Pour comprendre Farocki, et réinvestir son œuvre au rythme de la nouvelle virtualité qui n’a plus beaucoup de son ancienne apparence utopique, ce sont ces fragments et ces structures qu’il faut envisager, avec peut-être plus de crainte et de critique qu’il n’y pesait encore dans l’œuvre, avec une nouvelle distance temporelle et spatiale.

L’héritage de la FAR

 

Farbtest – Die rote Fahne, 1968, Gerd Conradt, ©Deutsche Kinemathek für Film und Fernsehen

Quels sont les exercices des étudiants de l’Académie allemande du film et de la télévision ? Dans le test de couleur de Conradt, les élèves remuent le drapeau rouge jusqu’au balcon de la mairie de Berlin-Ouest. Meins et Farocki réalisent d’autres sections affiliées. Dans d’autres films, ils annoncent des manifestations. Dans un autre, Wie baue ich einen  Molotow-Cocktail ?, la pédagogie cinématographique devient la simulation théorique d’une arme concrète. Au milieu des années 60, il est curieux que l’adjectif de « direct » se soit démultiplié pour qualifier simultanément les actions politiques d’autodétermination, la formation de luttes trouvant dans la violence une expiation concrète de volontés aliénées, et un cinéma politisé cherchant à embrasser le réel, aux confluences du documentaire québécois et du cinéma-vérité français. Le « direct » pousse des entrailles de deux désillusions : on ne croît plus à la représentation, ni institutionnelle (la délégation des volontés politiques individuelles aux instances supérieures des gouvernements et des partis), ni esthétique (la vérité d’usine vendue par Hollywood et ses dérivés cinématographiques industriels). Ses germes ne s’opposent pas, peut-être même qu’elles ne connaissent aucune graduation. Le « direct » du terroriste n’est pas contraire au « direct » du cinéaste, ou s’il répond à une faille des images, ce n’est que pour déplacer sa croyance. Si l’image n’y peut rien (au réel), alors il faudrait déplacer l’image et la réaliser au sein même du réel, ne plus filmer des révolutions, mais les faire. De là, des actions, des groupements, la phrase de Farocki qui voit dans les films de Godard autant de bases d’aviation prêtes à déployer les idéologies. De là, une autre question : « Comment parvient-on à parler sans commander, à montrer sans aveugler ? »3.

**CONSIGNES**
1) Restituez le passage de l'extrait sur Farocki qui va de « Pour comprendre Farocki, et » à « temporelle et spatiale. ».
2) Rédigez, s'il vous plaît, la suite de l'extrait sur Farocki à partir de sa dernière phrase.
La liste n'intervient en rien dans ce travail.

**ENTRÉES DE DONNÉES**
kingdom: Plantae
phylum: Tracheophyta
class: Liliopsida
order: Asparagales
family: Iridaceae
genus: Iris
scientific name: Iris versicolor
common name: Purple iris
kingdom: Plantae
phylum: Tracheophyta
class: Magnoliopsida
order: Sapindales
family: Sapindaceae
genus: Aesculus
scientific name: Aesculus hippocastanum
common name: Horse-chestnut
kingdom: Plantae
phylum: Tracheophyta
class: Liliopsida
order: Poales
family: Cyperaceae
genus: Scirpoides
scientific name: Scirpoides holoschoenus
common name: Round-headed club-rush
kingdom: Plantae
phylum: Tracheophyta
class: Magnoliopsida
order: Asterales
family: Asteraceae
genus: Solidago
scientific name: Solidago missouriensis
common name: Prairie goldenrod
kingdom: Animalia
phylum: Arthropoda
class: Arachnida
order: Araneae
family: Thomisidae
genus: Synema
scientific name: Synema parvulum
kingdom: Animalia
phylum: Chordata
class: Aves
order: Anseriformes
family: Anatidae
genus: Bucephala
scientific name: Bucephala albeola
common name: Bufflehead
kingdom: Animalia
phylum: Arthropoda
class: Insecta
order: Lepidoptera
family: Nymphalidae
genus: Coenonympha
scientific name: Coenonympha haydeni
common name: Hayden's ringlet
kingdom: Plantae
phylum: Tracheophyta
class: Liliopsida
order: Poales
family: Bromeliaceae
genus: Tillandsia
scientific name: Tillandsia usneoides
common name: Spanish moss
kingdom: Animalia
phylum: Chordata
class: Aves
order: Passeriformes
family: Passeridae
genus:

**TÂCHES RÉSOLUES**
1)
Pour comprendre Farocki, et réinvestir son œuvre au rythme de la nouvelle virtualité qui n’a plus beaucoup de son ancienne apparence utopique, ce sont ces fragments et ces structures qu’il faut envisager, avec peut-être plus de crainte et de critique qu’il n’y pesait encore dans l’œuvre, avec une nouvelle distance temporelle et spatiale.

2)
Farocki n’est pas différent de la FAR. Avant même Le Feu inextinguible, ses premiers courts-métrages adoptent le style de l’agit-prop et la volonté du direct. En 1966, Zwei Wege est diffusé par la SFB (“Sender Freies Berlin”), station de télévision de Berlin-Ouest. Le film part d’une icône, une allégorie religieuse, pour dynamiter son discours. L’image est découpée, comme le seront les futures opérations du numérique, mais le procédé est radicalement différent, dans la mesure où son régime n’est pas relié à une quelconque production intelligible. À l’inverse, le geste est alors radicalement iconoclaste, ou il sert avant-tout une provocation militante : le réel implose. Deux ans plus tard, la dérision du montage se montre d’autant plus évidente dans White Christmas. Les images de bombardements au Vietnam, sans doute filmées par les forces américaines elles-mêmes, mais encore une fois ce n’est pas encore le propos, sont juxtaposées à celles des célébrations occidentales de Noël au son du standard de Bing Crosby. En conclusion, les jungles qui n’ont pas été victimes du napalm laissent surgir des soldats Viêt-Minhs : « Levez-vous ! ». 

 

White Christmas, 1968, Harun Farocki, ©Deutsche Film- und Fernsehakademie Berlin (DFFB)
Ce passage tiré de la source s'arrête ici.